The Berkeley epidemiologist Warren Winkelstein had already shown Duesberg unpublished figures, derived from the San Francisco Men's Health Study, that supported similar conclusions. Duesberg, however, insisted that unpublished data simply didn't count in the world of science, and he refused to acknowledge Winkelstein's findings unless they appeared in a peer-reviewed journal. Winkelstein maintained, in response, that these were really nonfindings and that scientists weren't generally in the business of publishing nonassociations.[95] But in the end Winkelstein was induced to answer to his nemesis; and in March 1993, an immunologist named Michael Ascher, along with Winkelstein and other colleagues, published a commentary in Nature entitled "Does Drug Use Cause AIDS?"[96] The article appeared the same week as the formal publication of Craib's study in Lancet —a double whammy that attracted the media attention that Craib's conference presentation had failed to elicit.[97]

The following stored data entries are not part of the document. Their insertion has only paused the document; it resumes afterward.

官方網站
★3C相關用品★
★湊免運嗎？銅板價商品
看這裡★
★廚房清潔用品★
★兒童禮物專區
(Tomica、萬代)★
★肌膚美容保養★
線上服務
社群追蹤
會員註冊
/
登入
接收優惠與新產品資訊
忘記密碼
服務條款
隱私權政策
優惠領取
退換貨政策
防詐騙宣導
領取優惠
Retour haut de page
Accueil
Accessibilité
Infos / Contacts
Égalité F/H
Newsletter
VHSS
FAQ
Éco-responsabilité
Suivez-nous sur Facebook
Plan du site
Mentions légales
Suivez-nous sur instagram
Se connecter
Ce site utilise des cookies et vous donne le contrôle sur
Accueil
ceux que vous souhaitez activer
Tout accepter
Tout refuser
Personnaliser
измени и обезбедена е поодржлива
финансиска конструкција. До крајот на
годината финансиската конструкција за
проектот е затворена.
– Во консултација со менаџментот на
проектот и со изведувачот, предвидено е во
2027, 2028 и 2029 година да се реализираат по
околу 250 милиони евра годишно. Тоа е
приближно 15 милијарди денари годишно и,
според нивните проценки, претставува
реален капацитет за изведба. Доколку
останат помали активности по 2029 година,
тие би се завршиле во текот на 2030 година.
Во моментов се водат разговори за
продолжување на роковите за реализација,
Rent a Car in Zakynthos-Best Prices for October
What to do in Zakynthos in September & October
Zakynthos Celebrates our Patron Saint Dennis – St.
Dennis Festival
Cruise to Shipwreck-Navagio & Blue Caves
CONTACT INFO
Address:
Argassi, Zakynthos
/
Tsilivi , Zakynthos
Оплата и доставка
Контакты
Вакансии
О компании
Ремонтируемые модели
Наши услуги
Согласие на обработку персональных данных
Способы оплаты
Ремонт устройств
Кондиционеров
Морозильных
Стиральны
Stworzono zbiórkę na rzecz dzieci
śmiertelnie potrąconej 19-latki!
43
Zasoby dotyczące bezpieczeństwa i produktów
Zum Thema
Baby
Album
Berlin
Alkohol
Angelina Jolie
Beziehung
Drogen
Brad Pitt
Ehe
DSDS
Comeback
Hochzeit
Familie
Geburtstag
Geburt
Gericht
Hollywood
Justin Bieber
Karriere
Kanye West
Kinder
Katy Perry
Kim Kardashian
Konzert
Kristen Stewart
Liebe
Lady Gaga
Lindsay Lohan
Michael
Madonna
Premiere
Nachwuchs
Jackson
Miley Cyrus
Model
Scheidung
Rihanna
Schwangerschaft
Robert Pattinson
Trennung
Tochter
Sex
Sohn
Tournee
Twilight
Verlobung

Ascher and his colleagues assembled a point-by-point argument that seemed intent on addressing every objection that Duesberg had ever voiced or might conceivably muster in the future. It was a strong piece of science and very much a political document, one which acknowledged as its motivation "the wide publicity attracted by [Duesberg's] assertion."[98] Ascher and his colleagues reviewed the San Francisco Men's Health Study data for 1,027 study subjects over ninety-six months. According to interviews performed at the beginning of the study back in 1984, the 812 gay or bisexual men and the 215 straight men had used cocaine, marijuana, and amphetamines in roughly the same percentages during the two years prior to recruitment for the study. (For example, 36 percent of homosexuals/bisexuals and 39 percent of heterosexuals had reported using marijuana once a week or more.) Since 26 percent of the gay or bisexual men had been diagnosed with AIDS indicator diseases over the course of the study, one would therefore expect that roughly the same percentage of the heterosexuals would also have AIDS diseases, if drug use were indeed the cause. But in fact, there were no cases of AIDS indicator diseases in the heterosexual group.
Noting that "the clinical case definition of AIDS has been criticized as having subjective features and low specificity," the authors also presented data examining the relationship between T-cell counts over time, drug use, and one's status as antibody positive or negative. T-cell counts, after all, were "the primary pathognomonic feature of AIDS"; they were the best indicator of the health or impairment of the
immune system in people at risk of AIDS. The results were striking: The average numbers of T cells (per cubic millimeter) for the seropositives declined steadily from about seven hundred in 1984 to about four hundred in 1992, regardless of extent of drug use. But the average numbers for the seronegatives stayed the same, at one thousand to twelve hundred T cells—although ironically, the heavy and moderate drug-using seronegatives actually had slightly higher T-cell counts than the seronegative abstainers. This was a surprising finding, but it hardly helped Duesberg's case. The researchers concluded with their own challenge for their adversary: "The energies of Duesberg and his followers could better be applied to unraveling the enigmatic mechanism of the HIV pathogenesis of AIDS."